Mandarin is a courtly language full of back out vagueness and high context construction. This is simply a product of the society. It’s not a judgement of right or wrong it simply just is.
Rote Surgery is not a good example compared to say writing a PRD about an unknown feature.
I am in no way saying Chinese people cannot do these things. I am saying in mandarin it is less specific and more circumspect ways of getting there.
I’m guessing you don’t really know what your talking about here though and are knee jerking a response.
I don't speak Mandarin but is this not an issue of style rather than the language itself? English can be courtly or poetic or abstruse but that's a matter of the speaker making a bunch of choices. I can't help but think of "Yes Minister" and Humphrey Appleby working quite skillfully to communicate in a way that ensured he would not be understood. Do Mandarin speakers not also have such a range of choices to be clear or not?
You are talking about culture, not the language.
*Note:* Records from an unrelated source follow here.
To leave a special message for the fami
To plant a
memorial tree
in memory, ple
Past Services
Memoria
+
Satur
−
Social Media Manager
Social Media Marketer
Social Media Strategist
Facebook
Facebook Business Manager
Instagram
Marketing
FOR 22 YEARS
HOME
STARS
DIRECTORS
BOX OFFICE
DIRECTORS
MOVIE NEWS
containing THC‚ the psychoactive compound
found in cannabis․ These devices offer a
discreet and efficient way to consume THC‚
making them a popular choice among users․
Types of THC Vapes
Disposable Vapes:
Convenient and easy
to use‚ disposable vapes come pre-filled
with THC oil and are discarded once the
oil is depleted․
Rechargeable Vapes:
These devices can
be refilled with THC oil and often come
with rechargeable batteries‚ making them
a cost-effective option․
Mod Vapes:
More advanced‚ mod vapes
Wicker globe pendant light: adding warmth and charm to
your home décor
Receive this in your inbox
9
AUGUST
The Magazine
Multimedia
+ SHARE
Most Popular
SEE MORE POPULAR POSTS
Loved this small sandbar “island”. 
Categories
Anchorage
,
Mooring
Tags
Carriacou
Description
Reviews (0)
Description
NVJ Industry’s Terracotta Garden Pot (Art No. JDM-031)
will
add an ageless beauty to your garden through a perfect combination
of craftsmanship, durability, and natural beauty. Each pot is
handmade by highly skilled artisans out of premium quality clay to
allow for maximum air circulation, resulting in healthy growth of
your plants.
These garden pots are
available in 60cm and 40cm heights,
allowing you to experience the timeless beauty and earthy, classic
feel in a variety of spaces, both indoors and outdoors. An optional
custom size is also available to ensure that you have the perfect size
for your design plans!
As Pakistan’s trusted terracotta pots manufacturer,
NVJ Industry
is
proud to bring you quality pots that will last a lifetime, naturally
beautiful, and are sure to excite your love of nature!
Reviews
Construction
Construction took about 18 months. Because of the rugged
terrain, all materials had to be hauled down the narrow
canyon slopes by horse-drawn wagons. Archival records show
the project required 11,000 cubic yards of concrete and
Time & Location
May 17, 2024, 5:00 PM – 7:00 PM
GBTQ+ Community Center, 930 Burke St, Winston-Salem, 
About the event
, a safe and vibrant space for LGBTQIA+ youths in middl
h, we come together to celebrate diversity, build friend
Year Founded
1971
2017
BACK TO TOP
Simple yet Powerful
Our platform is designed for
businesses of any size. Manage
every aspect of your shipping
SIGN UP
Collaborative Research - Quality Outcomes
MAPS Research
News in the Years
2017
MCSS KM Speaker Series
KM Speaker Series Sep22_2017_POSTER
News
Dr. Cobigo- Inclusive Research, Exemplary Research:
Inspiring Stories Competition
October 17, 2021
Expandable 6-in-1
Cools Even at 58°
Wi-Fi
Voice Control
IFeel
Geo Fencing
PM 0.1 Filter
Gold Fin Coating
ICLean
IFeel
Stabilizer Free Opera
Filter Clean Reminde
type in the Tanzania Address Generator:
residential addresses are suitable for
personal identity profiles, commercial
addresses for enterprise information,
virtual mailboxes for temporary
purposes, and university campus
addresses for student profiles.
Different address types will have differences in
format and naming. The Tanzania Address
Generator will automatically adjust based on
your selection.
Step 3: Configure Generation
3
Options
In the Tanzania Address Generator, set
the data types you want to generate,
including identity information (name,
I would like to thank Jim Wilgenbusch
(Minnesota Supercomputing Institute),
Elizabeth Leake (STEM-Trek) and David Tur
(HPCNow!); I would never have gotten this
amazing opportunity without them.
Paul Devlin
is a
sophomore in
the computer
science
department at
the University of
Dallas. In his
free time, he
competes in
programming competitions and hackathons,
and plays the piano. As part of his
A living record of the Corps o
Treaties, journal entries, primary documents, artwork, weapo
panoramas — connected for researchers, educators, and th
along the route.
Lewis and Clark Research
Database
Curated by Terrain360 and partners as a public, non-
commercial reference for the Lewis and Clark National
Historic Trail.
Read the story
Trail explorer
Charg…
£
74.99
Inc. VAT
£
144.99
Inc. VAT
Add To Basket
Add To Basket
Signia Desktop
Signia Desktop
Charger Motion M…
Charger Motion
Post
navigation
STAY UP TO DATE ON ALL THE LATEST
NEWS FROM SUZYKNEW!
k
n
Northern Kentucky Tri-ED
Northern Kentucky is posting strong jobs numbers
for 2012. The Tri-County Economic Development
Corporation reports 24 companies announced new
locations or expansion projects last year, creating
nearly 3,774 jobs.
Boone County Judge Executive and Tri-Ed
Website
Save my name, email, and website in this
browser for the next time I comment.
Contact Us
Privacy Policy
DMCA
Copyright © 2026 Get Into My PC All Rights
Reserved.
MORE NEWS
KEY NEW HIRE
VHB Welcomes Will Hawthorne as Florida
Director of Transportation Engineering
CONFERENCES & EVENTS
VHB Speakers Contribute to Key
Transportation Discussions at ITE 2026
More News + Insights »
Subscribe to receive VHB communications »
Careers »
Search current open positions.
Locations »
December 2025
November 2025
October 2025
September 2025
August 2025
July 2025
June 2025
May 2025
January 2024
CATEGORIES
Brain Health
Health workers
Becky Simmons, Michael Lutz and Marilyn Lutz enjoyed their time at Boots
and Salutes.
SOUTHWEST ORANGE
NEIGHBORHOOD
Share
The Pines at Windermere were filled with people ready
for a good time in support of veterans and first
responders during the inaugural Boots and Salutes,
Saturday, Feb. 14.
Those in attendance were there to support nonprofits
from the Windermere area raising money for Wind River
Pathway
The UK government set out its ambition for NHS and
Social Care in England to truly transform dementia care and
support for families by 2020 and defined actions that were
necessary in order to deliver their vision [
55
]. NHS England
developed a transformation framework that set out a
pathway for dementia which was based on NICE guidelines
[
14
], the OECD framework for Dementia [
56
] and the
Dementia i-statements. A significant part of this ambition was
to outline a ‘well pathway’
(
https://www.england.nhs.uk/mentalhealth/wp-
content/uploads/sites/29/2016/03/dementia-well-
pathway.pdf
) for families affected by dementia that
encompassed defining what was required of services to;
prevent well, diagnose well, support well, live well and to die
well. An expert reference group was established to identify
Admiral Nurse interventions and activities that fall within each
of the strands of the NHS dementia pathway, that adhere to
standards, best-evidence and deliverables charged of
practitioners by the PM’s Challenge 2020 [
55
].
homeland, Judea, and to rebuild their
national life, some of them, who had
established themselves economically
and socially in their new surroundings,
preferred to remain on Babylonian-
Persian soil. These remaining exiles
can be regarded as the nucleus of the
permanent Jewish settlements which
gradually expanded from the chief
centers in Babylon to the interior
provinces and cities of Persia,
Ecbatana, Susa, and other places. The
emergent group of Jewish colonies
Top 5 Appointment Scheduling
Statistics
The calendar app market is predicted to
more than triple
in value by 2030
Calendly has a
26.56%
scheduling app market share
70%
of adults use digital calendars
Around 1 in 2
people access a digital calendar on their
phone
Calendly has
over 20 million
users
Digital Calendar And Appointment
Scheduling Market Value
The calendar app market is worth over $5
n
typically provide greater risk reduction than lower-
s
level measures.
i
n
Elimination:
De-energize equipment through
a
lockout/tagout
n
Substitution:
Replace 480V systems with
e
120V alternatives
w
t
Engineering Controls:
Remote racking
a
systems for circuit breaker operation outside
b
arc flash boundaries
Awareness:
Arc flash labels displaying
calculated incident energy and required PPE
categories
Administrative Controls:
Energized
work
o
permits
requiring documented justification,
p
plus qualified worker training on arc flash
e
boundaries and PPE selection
> I’m guessing you don’t really know what your talking about here though and are knee jerking a response.
I'm not sure why you're getting so defensive; I indeed don't speak Chinese, hence why I'm asking a question.
A claim like "Chinese as a language is less technical and specific than English and slows progress" seems pretty grand; and if Chinese people failed to launch satellites in orbit or do brain surgery you could point to that; but they don't seem to be held back by their language when it comes to making specific, technical achievements, so I'm curious to hear actual, concrete details or examples about what makes Chinese a "less technical and specific" language.
It sounds like your answer is "it simply just is, because it's a courtly language" - which is not a very satisfying answer, intellectually speaking.